7/15/2013 2:45 PM ET|
Which is better: 401k or a pension?
Managed correctly and over a sufficiently long haul, 401k's can produce more money at retirement than traditional private-sector pension plans, new research suggests, though the risks are obviously higher.
Most people bemoan the loss of the traditional pension plan, and they cite its disappearance -- and the rise of the save-it-yourself 401k -- as key factors in the retirement crisis facing American workers. But new research suggests the new kid on the block is not to blame.
In fact, workers with 401k's in some cases are likelier to end up with more money at retirement than they would with a traditional private-sector pension plan, according to a study by the Employee Benefit Research Institute, a nonpartisan think tank in Washington.
Some people "have termed 401k's a failed experiment," said Jack VanDerhei, a research director at EBRI and author of the report.
"But it's just not what the evidence is suggesting," he said.
For example, lower-income workers who are now aged 25 to 29 and who remain eligible for their retirement plan for 30 to 40 years end up with a 15 percentage point higher income-replacement rate at retirement with a 401k than with a traditional pension plan, according to the study's median finding for that scenario.
"Replacement rate" means the percentage of annual income they'd be able to create from their account balance at retirement. (As an example, unrelated to the study, 80% of income is replaced versus 65%.)
A 401k is even more valuable for higher-income workers, the study shows.

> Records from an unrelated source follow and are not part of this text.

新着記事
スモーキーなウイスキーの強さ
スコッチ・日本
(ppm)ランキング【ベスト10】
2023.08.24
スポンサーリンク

Under the same scenario as above, but looking at workers who earn more, the difference in income replacement rates at retirement rises to 21 and 30 percentage points more for 401k's over pension plans, at the median, for people at the next two income quartiles.
The study found a hefty 44 percentage-point gain in favor of 401k's for workers at the highest income level, according to the median finding for the above scenario.
In the above scenarios, the EBRI study assumed historical rates of return on an equities and bond portfolio, and historical annuity costs. (In order to compare 401k's to traditional pension payouts, the research assumes that retirees purchase annuities at age 65.)
The report is based on data for more than 2 million plan participants, and accounts for the fact that not all people who have a 401k choose to save money in it.
If the study focused only on those who save, VanDerhei said, "that would clearly alter this and 401k plans would always do much better, especially for low-income workers."
But if you reduce the assumed rate of return, the traditional pension starts to look better for lower-income people, the study found.
For example, when the rate of return is decreased by 200 basis points, a 25- to 29-year old lower-income worker who is eligible for a plan for 30 to 40 years would see his income replacement rate at retirement with a 401k plan drop to 4 percentage points lower than he would have enjoyed with a pension plan, at the median.
For the next highest income group in the above scenario, their replacement rate with the 401k would be 1 percentage point less than with a traditional pension.
However, for the two highest-income groups, the 401k is still better: that plan provides a 6 percentage point and 15 percentage point replacement-rate benefit over the pension, at the median, even when a lower rate of return is assumed.
And combining the lower-return assumption with a higher-cost annuity assumption (reflecting the current low-interest-rate environment, which is substantially different from recent history), then traditional pensions look even better.